With Mr. Maduro, a protege of the late anti-U.S. populist Hugo Chavez, having jailed several key opposition leaders over the past two years, Mr. Kerry’s remarks on Tuesday came as opposition parties in Caracas are pushing a recall drive to out the president by a popular referendum.
“Venezuelans have the right to use constitutional mechanisms to express their will,” said Mr. Kerry, who also called on the Maduro government to “release political prisoners, to respect freedom of expression and assembly [and] to alleviate shortages of food and medicine.”
Mr. Maduro has fought the recall effort and sparred publicly with OAS Secretary-General Luis Almagro, who has pushed a separate drive to suspend Caracas from the hemispheric alliance. The comments Tuesday by Mr. Kerry marked the harshest language used to date by the Obama administration toward Caracas.
Still, in a potential bid to lower the temperature, Mr. Kerry later in the day announced plans for high-level talks with the socialist government in Caracas, even while continuing to support the referendum drive.
The Reuters news agency reported that Undersecretary of State Thomas A. Shannon, a veteran diplomat in the region, would head the U.S. delegation in the talks.
Washington has a tangled history with Venezuela since Chavez first took power. The George W. Bush administration was accused of condoning a 2002 failed coup, and Venezuela had been a key ally of Cuba before President Obama launched his detente with the island in 2014.
An economic crisis and a major loss for the government in legislative elections late last year has undermined support for Mr. Maduro, whose government has also been hurt by falling oil and commodity prices.
Mr. Maduro has already blamed his nation’s problems on an “economic war” mounted by Washington and its allies. His government has also gone so far as to suggest that Mr. Almagro, a former Uruguayan foreign minister, is a CIA operative, an accusation the OAS secretary-general bristled at in a letter to Mr. Maduro last month.
Michael Shifter, who heads the Inter-American Dialogue policy group in Washington, said the U.S. “has to walk a fine line” on Venezuela.
“It supports OAS Secretary General Almagro and wants other governments to back him and ramp up the pressure on the Venezuelan government to adhere to basic human rights and democratic practices,” Mr. Shifter said in an email. “But Washington realizes that going beyond reaffirming basic principles and detailing what needs to be done in Venezuela would be deemed interventionist.
“In the face of Venezuela’s humanitarian crisis,” he said, Mr. Kerry “struck the right balance.”
But the secretary of state still drew a blistering response from Venezuelan Foreign Minister Delcy Rodriguez, who portrayed him as a bully ahead of a private meeting the two were slated to hold on Tuesday afternoon.

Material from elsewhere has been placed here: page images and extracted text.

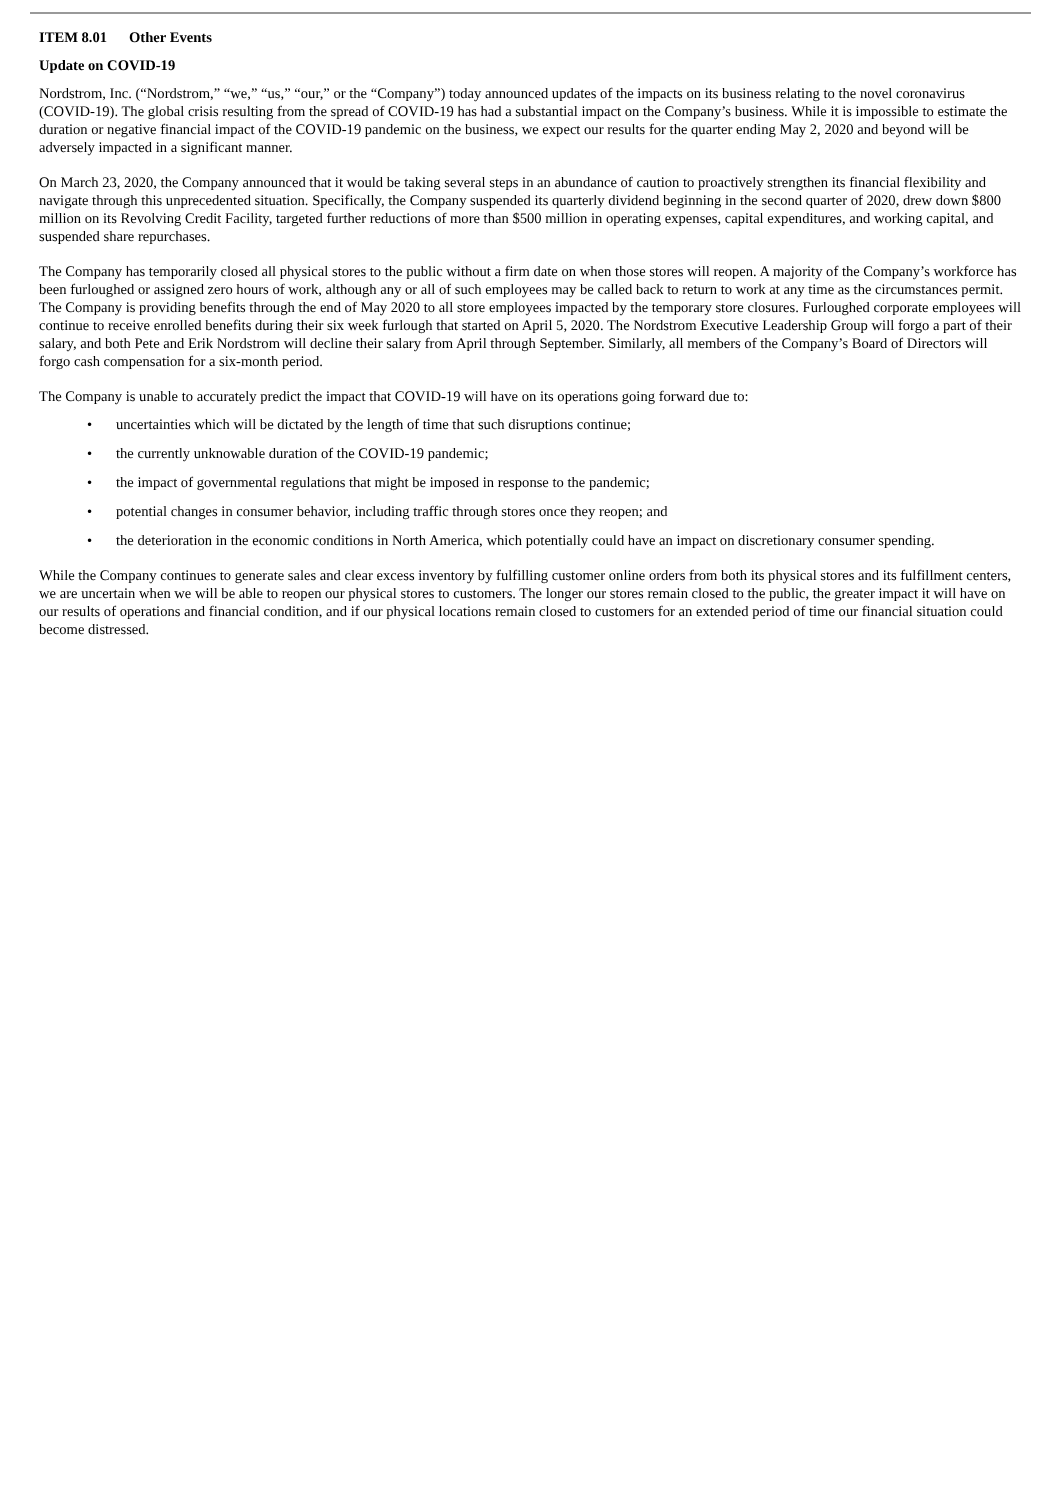ITEM 8.01 Other Events
Update on COVID-19
Nordstrom, Inc. (“Nordstrom,” “we,” “us,” “our,” or the “Company”) today announced updates of the impacts on its business relating to the novel coronavirus (COVID-19). The global crisis resulting from the spread of COVID-19 has had a substantial impact on the Company’s business. While it is impossible to estimate the duration or negative financial impact of the COVID-19 pandemic on the business, we expect our results for the quarter ending May 2, 2020 and beyond will be adversely impacted in a significant manner.
On March 23, 2020, the Company announced that it would be taking several steps in an abundance of caution to proactively strengthen its financial flexibility and navigate through this unprecedented situation. Specifically, the Company suspended its quarterly dividend beginning in the second quarter of 2020, drew down $800 million on its Revolving Credit Facility, targeted further reductions of more than $500 million in operating expenses, capital expenditures, and working capital, and suspended share repurchases.
The Company has temporarily closed all physical stores to the public without a firm date on when those stores will reopen. A majority of the Company’s workforce has been furloughed or assigned zero hours of work, although any or all of such employees may be called back to return to work at any time as the circumstances permit. The Company is providing benefits through the end of May 2020 to all store employees impacted by the temporary store closures. Furloughed corporate employees will continue to receive enrolled benefits during their six week furlough that started on April 5, 2020. The Nordstrom Executive Leadership Group will forgo a part of their salary, and both Pete and Erik Nordstrom will decline their salary from April through September. Similarly, all members of the Company’s Board of Directors will forgo cash compensation for a six-month period.
The Company is unable to accurately predict the impact that COVID-19 will have on its operations going forward due to:
• uncertainties which will be dictated by the length of time that such disruptions continue;
• the currently unknowable duration of the COVID-19 pandemic;
• the impact of governmental regulations that might be imposed in response to the pandemic;
• potential changes in consumer behavior, including traffic through stores once they reopen; and
• the deterioration in the economic conditions in North America, which potentially could have an impact on discretionary consumer spending.
While the Company continues to generate sales and clear excess inventory by fulfilling customer online orders from both its physical stores and its fulfillment centers, we are uncertain when we will be able to reopen our physical stores to customers. The longer our stores remain closed to the public, the greater impact it will have on our results of operations and financial condition, and if our physical locations remain closed to customers for an extended period of time our financial situation could become distressed.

“I feel the ruler of the world has spoken, and who on top of it all has the audacity to voice his opinion on other countries,” Ms. Rodriguez said.
The Associated Press noted that she also went on to accuse Mr. Almagro of interfering in her country’s internal affairs in his bid to oust Mr. Maduro from office, alleging that the OAS chief was “on the payroll of Washington.”
Venezuela’s troubles are not on the agenda of the OAS assembly, but Mr. Almagro has invoked an article in the Inter-American Democratic Charter to open a formal discussion about the situation by the organization later this month.